Os 573 casos de gripe que evoluíram para a cura foi pelo uso do antiviral Oseltamivir (Tamiflu), em média, até quatro dias após o início dos sintomas de síndrome gripal – febre, tosse ou dor de garganta – associados à mialgia, cefaleia ou artralgia.

Prevenção

A campanha de vacinação contra a gripe em Santa Catarina este ano atingiu uma cobertura de 98% em todos os grupos prioritários.

Além da vacinação, outras formas eficazes de prevenção para a gripe são lavar as mãos com água e sabão várias vezes ao dia e adotar a chamada etiqueta da tosse. Isso porque as mãos são um importante veículo de transmissão do vírus da gripe.

A partir do contato com um doente ou com uma superfície contaminada, o vírus pode penetrar pelas vias respiratórias, se a pessoa levar a mão ao rosto, causando doença grave se não tratada a tempo.

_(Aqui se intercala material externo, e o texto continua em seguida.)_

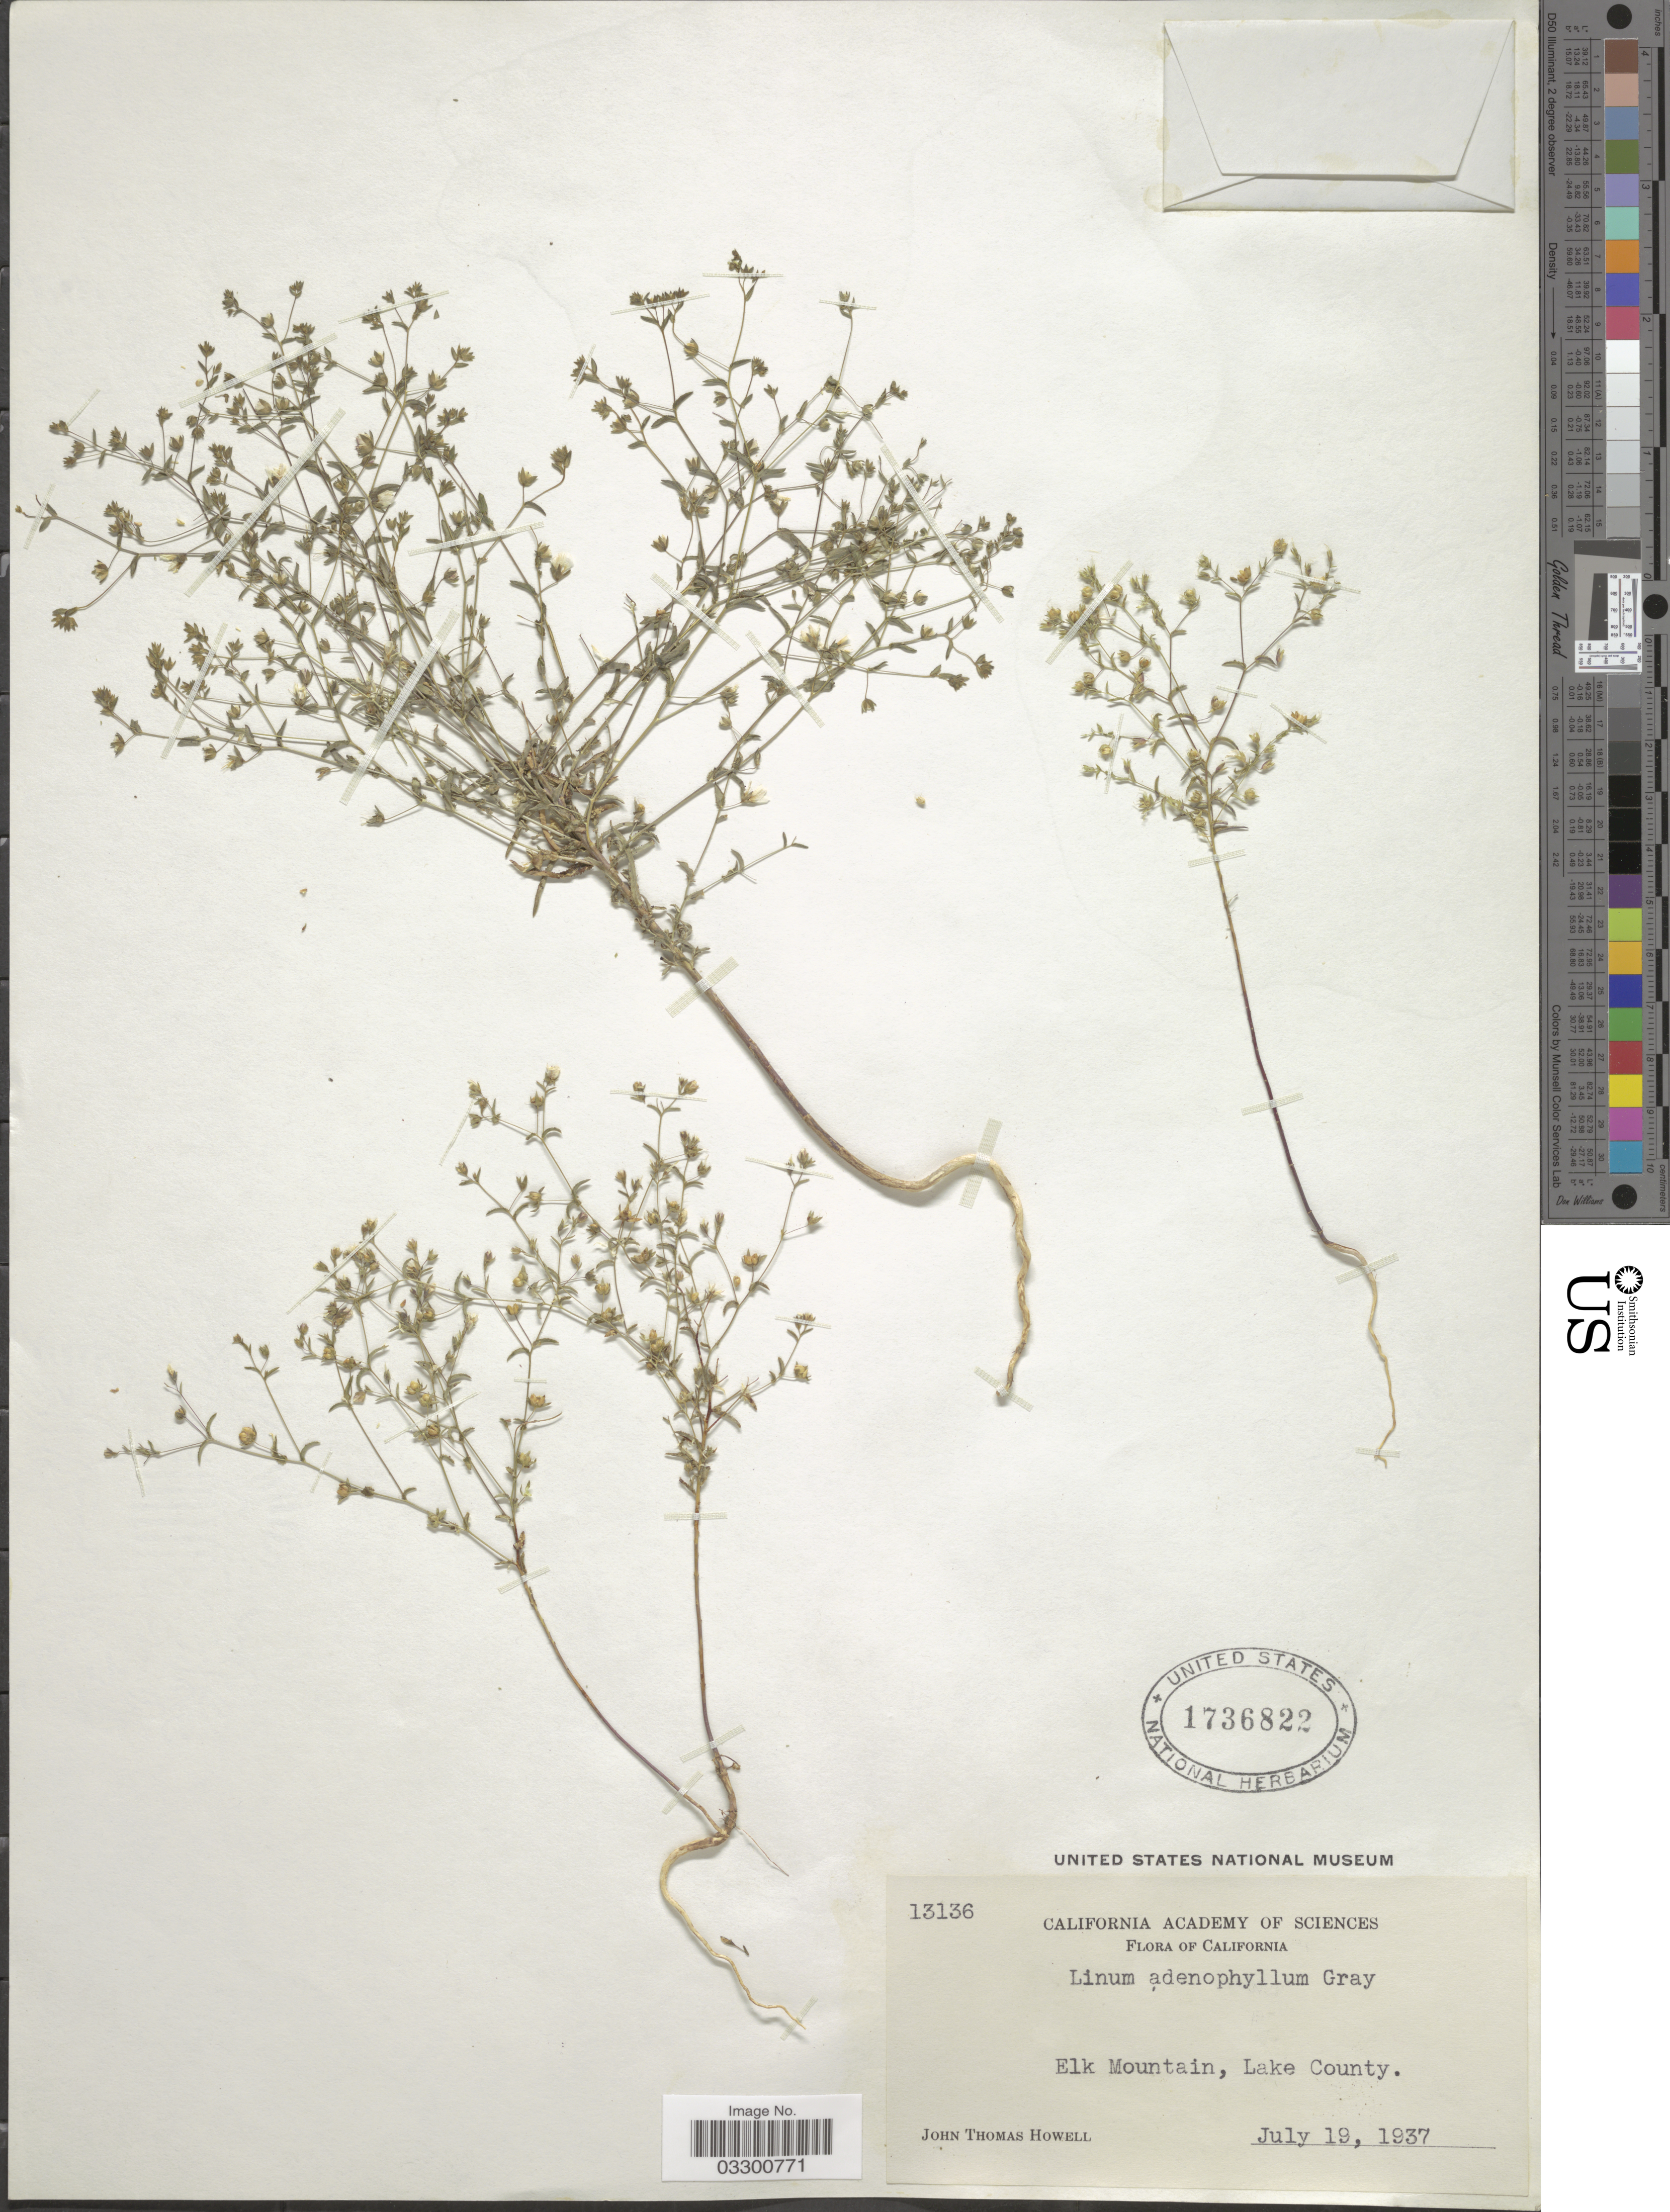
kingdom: Plantae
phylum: Tracheophyta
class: Magnoliopsida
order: Malpighiales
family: Linaceae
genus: Hesperolinon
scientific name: Hesperolinon adenophyllum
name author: (A. Gray) Small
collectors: J. T. Howell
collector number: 13136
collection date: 1937-07-19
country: United States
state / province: California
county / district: Lake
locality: Elk Mountain, Lake County.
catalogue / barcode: US 1736822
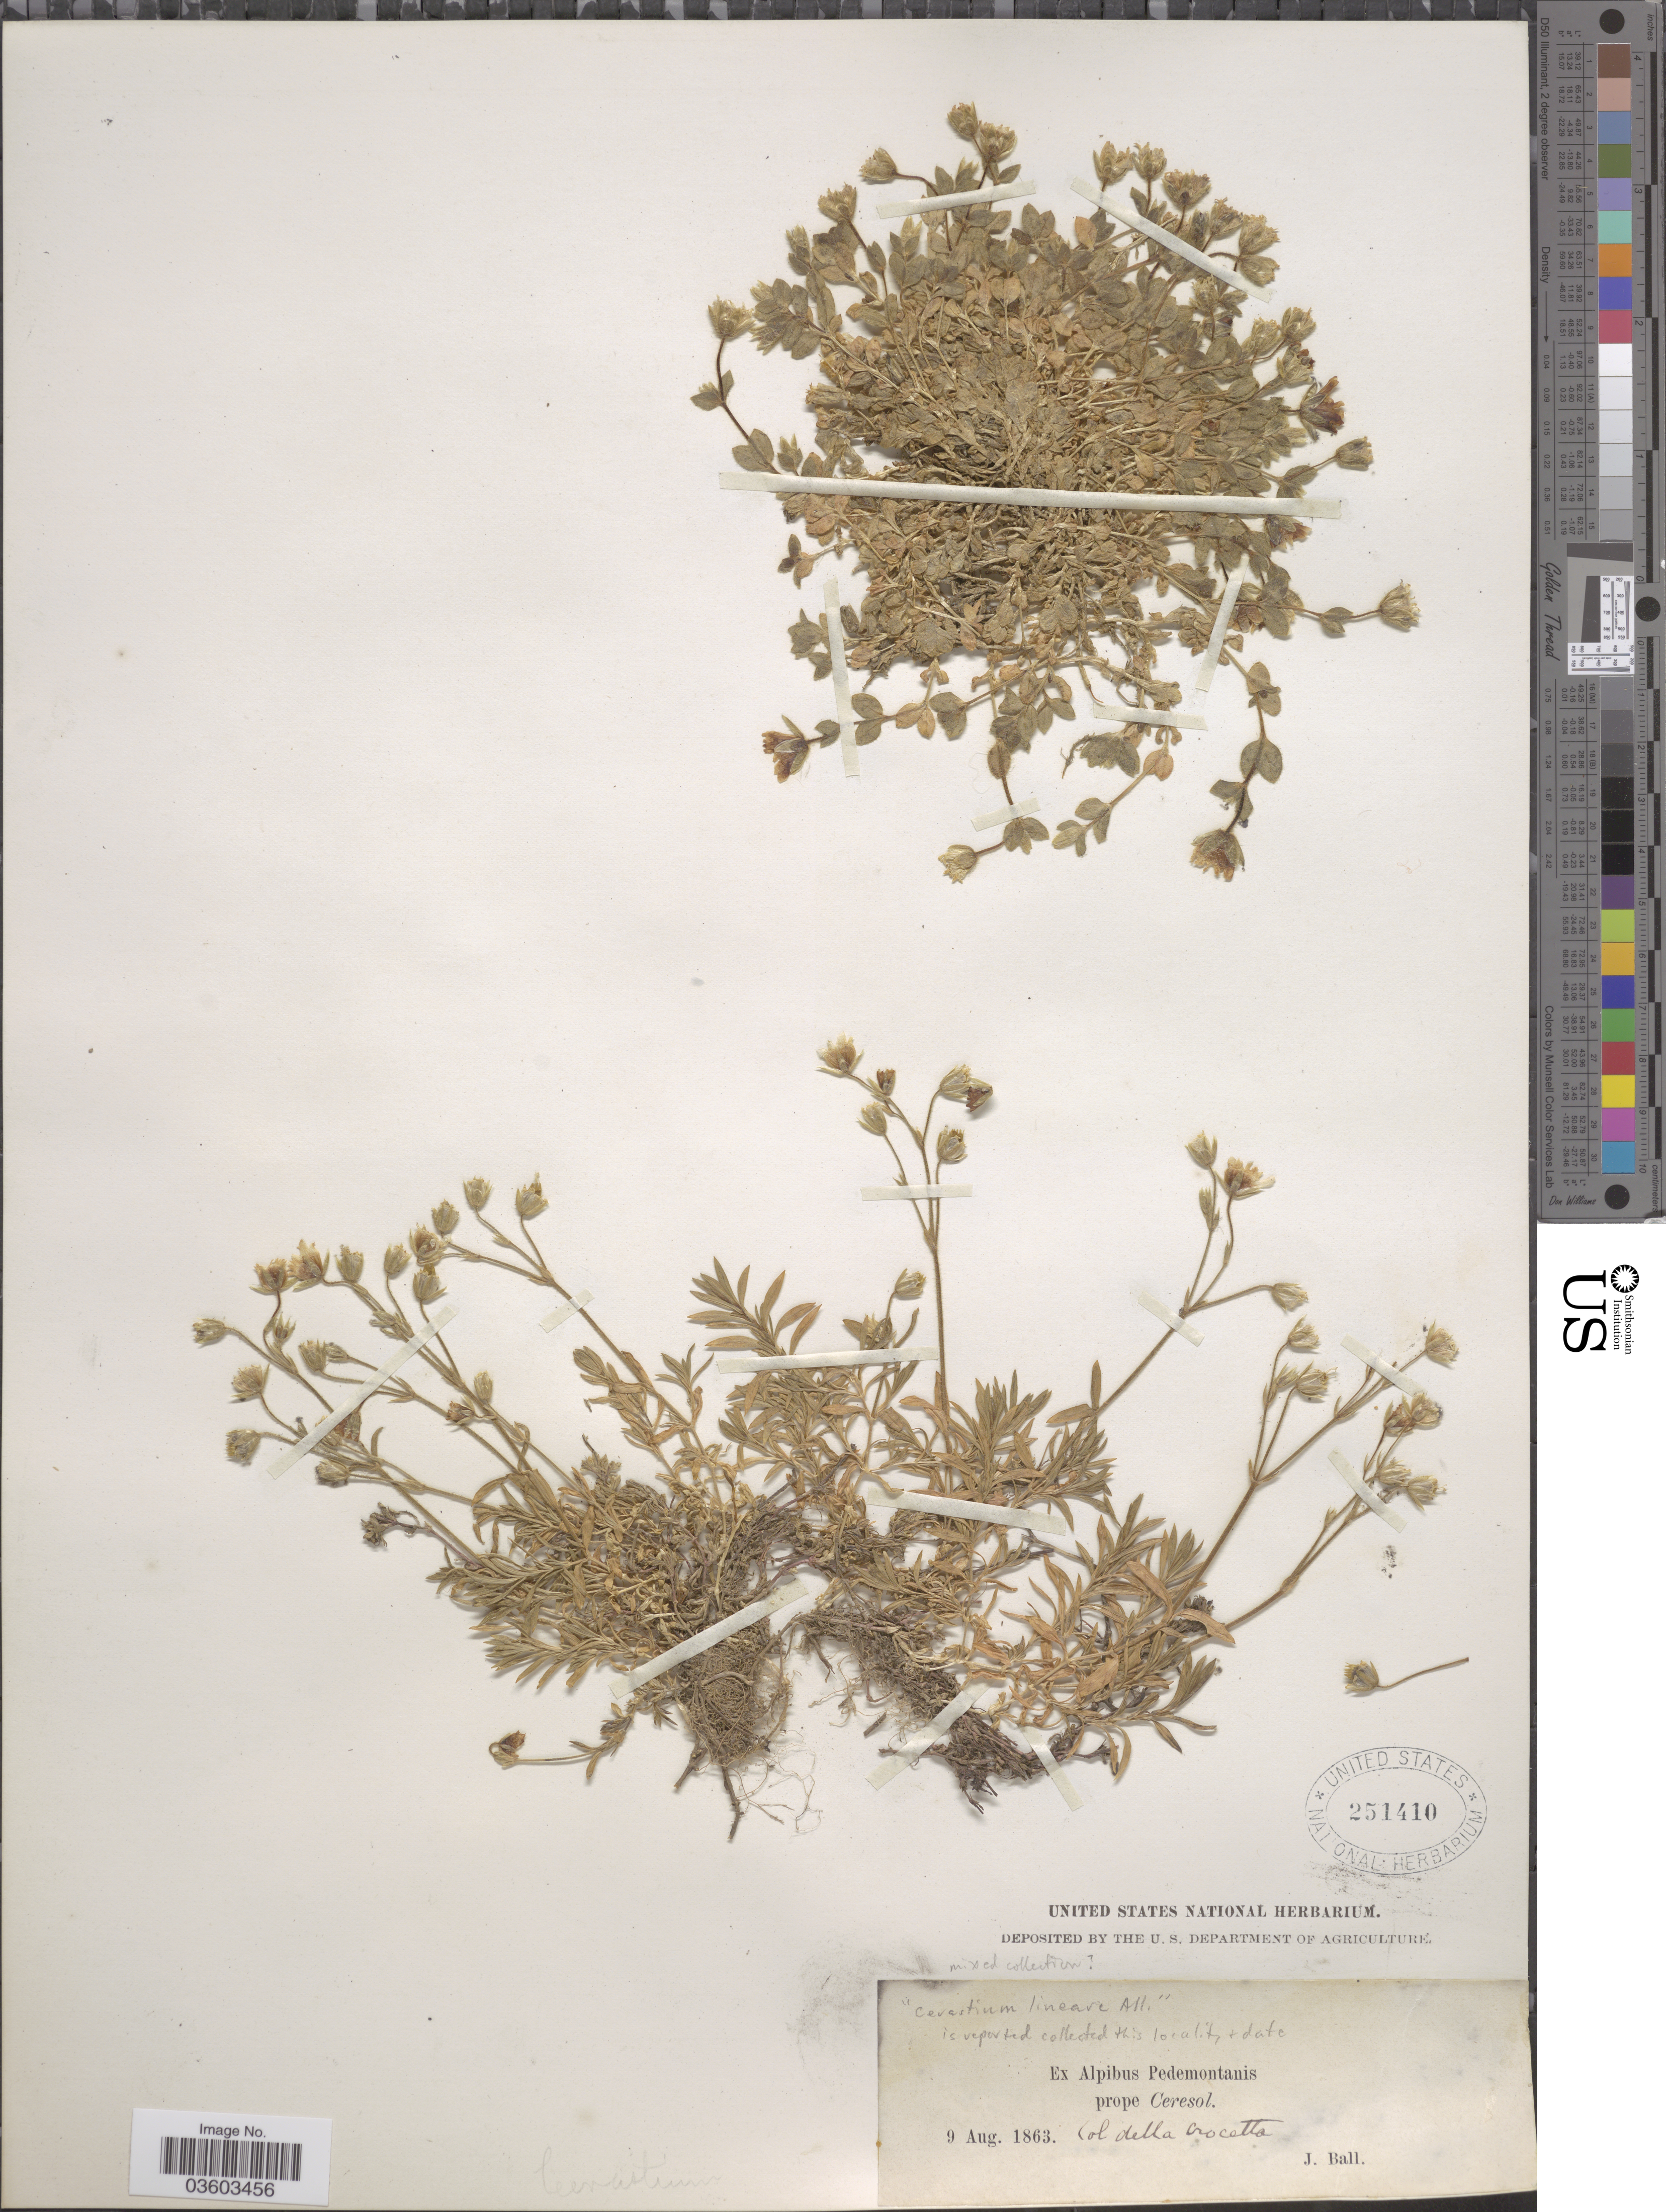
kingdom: Plantae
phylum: Tracheophyta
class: Magnoliopsida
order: Caryophyllales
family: Caryophyllaceae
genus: Cerastium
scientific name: Cerastium sp.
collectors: J. Ball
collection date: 1863-08-09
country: Italy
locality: Ex Alpibus Pedemontanis prope Ceresol. Della crocetta.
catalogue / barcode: US 251410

O vírus é transmitido de pessoa a pessoa a partir das secreções respiratórias, principalmente por meio da tosse ou do espirro. Ele pode, também, sobreviver por horas no ambiente, especialmente em superfícies tocadas frequentemente por várias pessoas, como corrimão, interruptores de luz, maçanetas, carrinhos de supermercado, entre outros.